PITTSBURGH — The Office of Congressional Ethics is recommending subpoenas for congressman Mike Kelly and his wife — and further investigation into a big stock buy she made.

According to a report released today, the ethics review centers around Victoria Kelly’s purchase of between $15,000 and $50,000 of Cleveland-Cliffs stock in spring 2020.

The report says the stock purchase came the day after congressman Kelly’s office learned the federal government would step in and potentially help Cleveland-Cliffs keep the Butler Works plant open.

Kelly, a Republican, represents Butler.

According to the report from the Office of Congressional Ethics, neither Kelly nor his wife cooperated with the initial review.

Rep. Mike Kelly was raised in Butler, Pennsylvania, currently resides there with his wife, Victoria Kelly, and represents the citizens of Butler in Congress.12 Butler is home to Butler Works, an AK Steel-owned steel plant that employs approximately 1,400 individuals from Rep. Kelly’s congressional district and is an integral part of the Butler economy.13 18. AK Steel is the only remaining domestic producer of grain oriented electrical steel, a type of steel used in U.S. power grid transformers. 14 Because GOES is an essential component of the U.S. power grid, the ability to domestically produce GOES has national security implications.1

In early 2020, in anticipation of its pending acquisition of AK Steel, Cleveland-Cliffs Inc. threatened to close AK Steel’s Butler, Pennsylvania, and Zanesville, Ohio, plants unless the U.S. government intervened and either extended existing Section 232 steel tariff protections to transformer lamination and cores — GOES-based steel products used in power grid transformers17 — or instituted stand-alone Section 232 tariffs for GOES products used in the transformer supply chain. 1

According to Cleveland-Cliffs’ CEO, without government intervention in the form of additional Section 232 tariffs, the Butler and Zanesville plants would remain unprofitable and would need to be shuttered. 22

In the wake of Cleveland-Cliffs’ threat to shutter its electrical steel operations in Butler, Pennsylvania, and Zanesville, Ohio, numerous members of the Pennsylvania and Ohio House and Senate delegations — including Kelly — actively lobbied the Trump administration to take action on Cleveland-Cliffs’ behalf. 28 Likewise, Cleveland-Cliffs urgently lobbied the Trump administration for Section 232 relief. 29 These lobbying efforts culminated in April 2020, just as the COVID-19 pandemic took hold in the U.S. and began consuming much of the federal government’s attention.

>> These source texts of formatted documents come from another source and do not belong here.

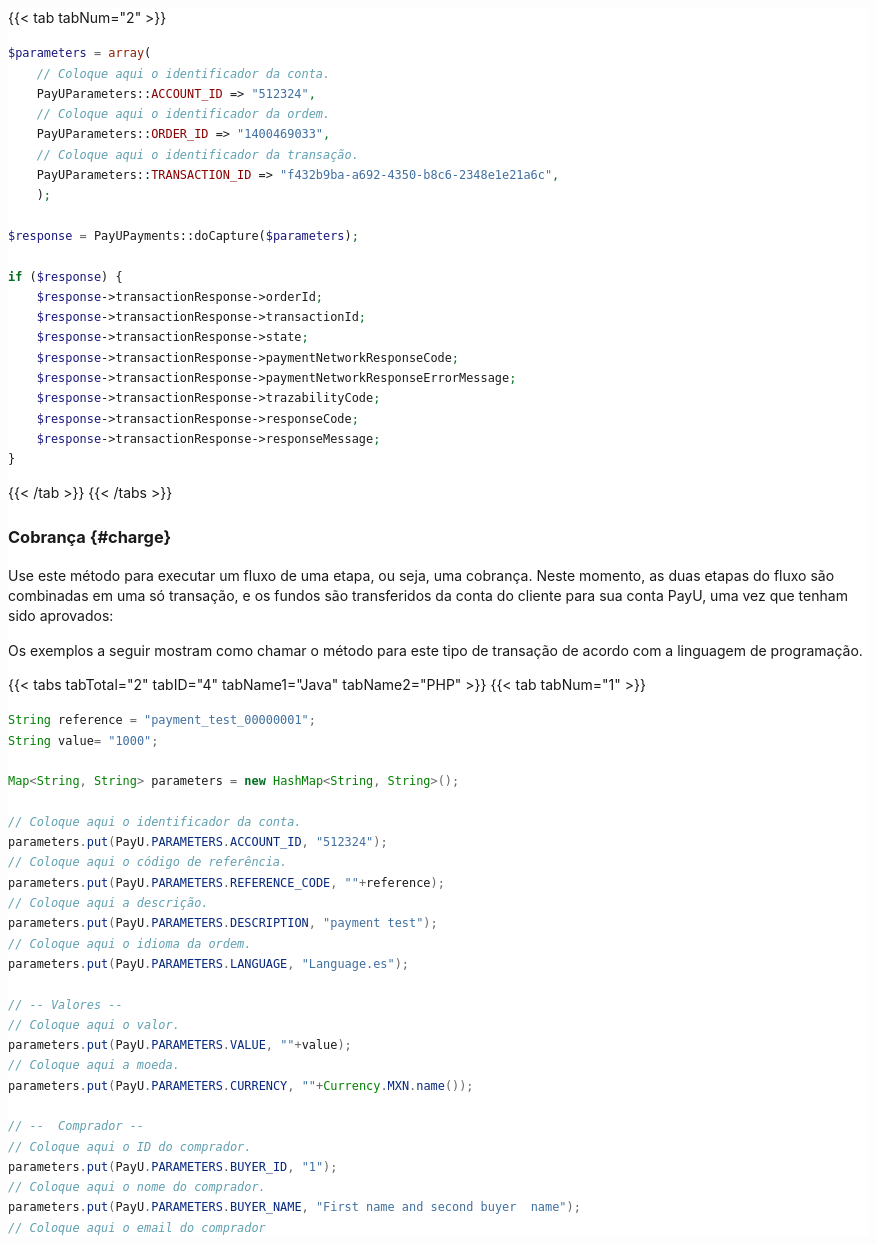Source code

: {{< tab tabNum="2" >}}
```PHP
$parameters = array(
	// Coloque aqui o identificador da conta.
	PayUParameters::ACCOUNT_ID => "512324",
	// Coloque aqui o identificador da ordem.
	PayUParameters::ORDER_ID => "1400469033",
	// Coloque aqui o identificador da transação.
	PayUParameters::TRANSACTION_ID => "f432b9ba-a692-4350-b8c6-2348e1e21a6c",
	);

$response = PayUPayments::doCapture($parameters);

if ($response) {
	$response->transactionResponse->orderId;
	$response->transactionResponse->transactionId;
	$response->transactionResponse->state;
	$response->transactionResponse->paymentNetworkResponseCode;
	$response->transactionResponse->paymentNetworkResponseErrorMessage;
	$response->transactionResponse->trazabilityCode;
	$response->transactionResponse->responseCode;
	$response->transactionResponse->responseMessage;
}

```
{{< /tab >}}
{{< /tabs >}}

### Cobrança {#charge}
Use este método para executar um fluxo de uma etapa, ou seja, uma cobrança. Neste momento, as duas etapas do fluxo são combinadas em uma só transação, e os fundos são transferidos da conta do cliente para sua conta PayU, uma vez que tenham sido aprovados:

Os exemplos a seguir mostram como chamar o método para este tipo de transação de acordo com a linguagem de programação.

{{< tabs tabTotal="2" tabID="4" tabName1="Java" tabName2="PHP" >}}
{{< tab tabNum="1" >}}
```Java
String reference = "payment_test_00000001";
String value= "1000";

Map<String, String> parameters = new HashMap<String, String>();

// Coloque aqui o identificador da conta.
parameters.put(PayU.PARAMETERS.ACCOUNT_ID, "512324");
// Coloque aqui o código de referência.
parameters.put(PayU.PARAMETERS.REFERENCE_CODE, ""+reference);
// Coloque aqui a descrição.
parameters.put(PayU.PARAMETERS.DESCRIPTION, "payment test");
// Coloque aqui o idioma da ordem.
parameters.put(PayU.PARAMETERS.LANGUAGE, "Language.es");

// -- Valores --
// Coloque aqui o valor.
parameters.put(PayU.PARAMETERS.VALUE, ""+value);
// Coloque aqui a moeda.
parameters.put(PayU.PARAMETERS.CURRENCY, ""+Currency.MXN.name());

// --  Comprador --
// Coloque aqui o ID do comprador.
parameters.put(PayU.PARAMETERS.BUYER_ID, "1");
// Coloque aqui o nome do comprador.
parameters.put(PayU.PARAMETERS.BUYER_NAME, "First name and second buyer  name");
// Coloque aqui o email do comprador
```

On April 28, 2020, the Department of Commerce agreed to take action in support of AK Steel.31 On that day, Secretary of Commerce Wilbur Ross called Cleveland-Cliffs’ CEO and advised him that the Department of Commerce intended to announce publicly in the near future that the Department would be self-initiating a new Section 232 investigation covering transformer laminations and cores.32 Cleveland-Cliffs, as owner of the last remaining domestic producer of GOES, AK Steel, could potentially benefit from the results of the investigation. Given the Department of Commerce’s decision, Cleveland-Cliffs opted not to close the Butler and Zanesville plants.33 24. Kelly’s staff was apprised of these developments on April 28, 2020, by both Cleveland-Cliffs and a senior Commerce Department official. 34 25. The day after Kelly’s office learned about these developments, Victoria Kelly purchased between $15,001 and $50,000 of stock in Cleveland-Cliffs.35 As discussed in more detail below, the timing of this stock purchase suggests that it may have been made based on nonpublic information that Victoria Kelly learned from her husband, Rep. Mike Kelly.

We are reaching out to congressman Kelly’s office for comment.